■ REQUIRED WORK:
Gather every line of the items below that contains the string "second", copying each one in full.

(Dataset rows)

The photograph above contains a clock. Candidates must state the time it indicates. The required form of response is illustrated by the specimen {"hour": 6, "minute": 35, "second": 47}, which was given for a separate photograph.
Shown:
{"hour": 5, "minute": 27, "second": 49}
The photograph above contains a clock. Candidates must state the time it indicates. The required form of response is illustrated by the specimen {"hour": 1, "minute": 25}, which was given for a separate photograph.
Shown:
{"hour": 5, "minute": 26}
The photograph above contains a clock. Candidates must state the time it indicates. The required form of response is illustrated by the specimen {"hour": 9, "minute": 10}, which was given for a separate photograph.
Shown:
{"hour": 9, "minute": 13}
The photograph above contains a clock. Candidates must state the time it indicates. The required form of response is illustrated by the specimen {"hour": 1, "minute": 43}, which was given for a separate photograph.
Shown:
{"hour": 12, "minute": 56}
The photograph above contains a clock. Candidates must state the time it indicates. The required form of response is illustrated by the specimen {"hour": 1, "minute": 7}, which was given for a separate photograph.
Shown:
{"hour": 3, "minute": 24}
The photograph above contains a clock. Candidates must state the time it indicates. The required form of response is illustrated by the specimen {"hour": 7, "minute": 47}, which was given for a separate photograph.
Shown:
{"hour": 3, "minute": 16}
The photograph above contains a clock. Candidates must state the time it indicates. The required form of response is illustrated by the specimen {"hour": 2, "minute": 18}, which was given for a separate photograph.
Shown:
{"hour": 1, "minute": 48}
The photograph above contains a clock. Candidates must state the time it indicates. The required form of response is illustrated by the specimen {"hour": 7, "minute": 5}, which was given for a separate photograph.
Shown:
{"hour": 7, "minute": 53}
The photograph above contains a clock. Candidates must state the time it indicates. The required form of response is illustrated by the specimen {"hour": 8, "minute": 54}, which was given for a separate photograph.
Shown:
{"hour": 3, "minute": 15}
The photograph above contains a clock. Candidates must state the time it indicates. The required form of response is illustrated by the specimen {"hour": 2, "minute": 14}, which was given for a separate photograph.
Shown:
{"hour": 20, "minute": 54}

■ WRITTEN SOLUTION:
The photograph above contains a clock. Candidates must state the time it indicates. The required form of response is illustrated by the specimen {"hour": 6, "minute": 35, "second": 47}, which was given for a separate photograph.
{"hour": 5, "minute": 27, "second": 49}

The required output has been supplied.